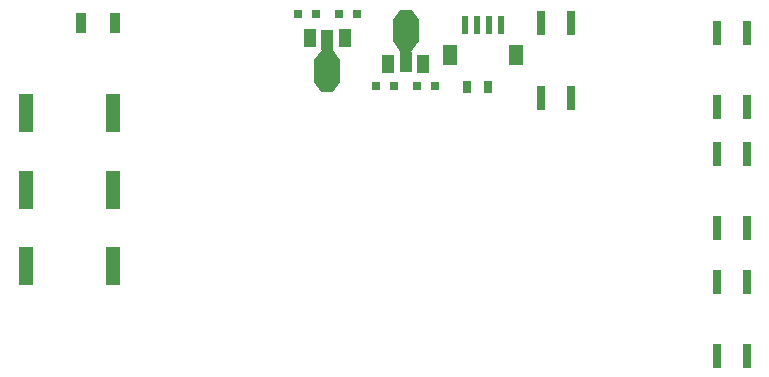
<source format=gtp>
G04 #@! TF.GenerationSoftware,KiCad,Pcbnew,(2018-02-15 revision 29b28de31)-makepkg*
G04 #@! TF.CreationDate,2019-05-03T22:38:47+03:00*
G04 #@! TF.ProjectId,din_power_atm90e26,64696E5F706F7765725F61746D393065,rev?*
G04 #@! TF.SameCoordinates,Original*
G04 #@! TF.FileFunction,Paste,Top*
G04 #@! TF.FilePolarity,Positive*
%FSLAX46Y46*%
G04 Gerber Fmt 4.6, Leading zero omitted, Abs format (unit mm)*
G04 Created by KiCad (PCBNEW (2018-02-15 revision 29b28de31)-makepkg) date 05/03/19 22:38:47*
%MOMM*%
%LPD*%
G01*
G04 APERTURE LIST*
%ADD10R,0.600000X1.550000*%
%ADD11R,1.200000X1.800000*%
%ADD12R,0.670000X1.000000*%
%ADD13R,0.640000X2.000000*%
%ADD14C,0.850000*%
%ADD15C,0.100000*%
%ADD16R,1.000000X1.500000*%
%ADD17R,1.000000X1.800000*%
%ADD18R,2.200000X1.840000*%
%ADD19C,1.000000*%
%ADD20R,0.900000X1.700000*%
%ADD21R,0.800000X0.750000*%
%ADD22R,1.270000X3.302000*%
G04 APERTURE END LIST*
D10*
X156075000Y-47575000D03*
X155075000Y-47575000D03*
X154075000Y-47575000D03*
X153075000Y-47575000D03*
D11*
X157375000Y-50100000D03*
X151775000Y-50100000D03*
D12*
X154975000Y-52775000D03*
X153225000Y-52775000D03*
D13*
X174355000Y-58450000D03*
X176895000Y-58450000D03*
X176895000Y-64750000D03*
X174355000Y-64750000D03*
X174355000Y-75575000D03*
X176895000Y-75575000D03*
X176895000Y-69275000D03*
X174355000Y-69275000D03*
X159505000Y-47400000D03*
X162045000Y-47400000D03*
X162045000Y-53700000D03*
X159505000Y-53700000D03*
X174355000Y-54500000D03*
X176895000Y-54500000D03*
X176895000Y-48200000D03*
X174355000Y-48200000D03*
D14*
X148025000Y-46658000D03*
D15*
G36*
X146925000Y-47083000D02*
X147525000Y-46233000D01*
X148525000Y-46233000D01*
X149125000Y-47083000D01*
X146925000Y-47083000D01*
X146925000Y-47083000D01*
G37*
D16*
X146525000Y-50805000D03*
D17*
X148025000Y-50658500D03*
D16*
X149525000Y-50805000D03*
D18*
X148025000Y-47991500D03*
D19*
X148025000Y-49401200D03*
D15*
G36*
X149125000Y-48901200D02*
X148425000Y-49901200D01*
X147625000Y-49901200D01*
X146925000Y-48901200D01*
X149125000Y-48901200D01*
X149125000Y-48901200D01*
G37*
D19*
X141400000Y-50023800D03*
D15*
G36*
X140300000Y-50523800D02*
X141000000Y-49523800D01*
X141800000Y-49523800D01*
X142500000Y-50523800D01*
X140300000Y-50523800D01*
X140300000Y-50523800D01*
G37*
D18*
X141400000Y-51433500D03*
D16*
X139900000Y-48620000D03*
D17*
X141400000Y-48766500D03*
D16*
X142900000Y-48620000D03*
D14*
X141400000Y-52767000D03*
D15*
G36*
X142500000Y-52342000D02*
X141900000Y-53192000D01*
X140900000Y-53192000D01*
X140300000Y-52342000D01*
X142500000Y-52342000D01*
X142500000Y-52342000D01*
G37*
D20*
X120498000Y-47367400D03*
X123398000Y-47367400D03*
D21*
X140400000Y-46600000D03*
X138900000Y-46600000D03*
X149025000Y-52675000D03*
X150525000Y-52675000D03*
X145525000Y-52675000D03*
X147025000Y-52675000D03*
X143900000Y-46600000D03*
X142400000Y-46600000D03*
D22*
X115867000Y-55021000D03*
X123233000Y-55021000D03*
X123233000Y-61498000D03*
X115867000Y-61498000D03*
X115867000Y-67900000D03*
X123233000Y-67900000D03*
M02*

</source>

###

▶ Exercise objective: Please copy each line of the records above in which the word "LIST" can be found.

▶ Output below:
G04 APERTURE LIST*
G04 APERTURE END LIST*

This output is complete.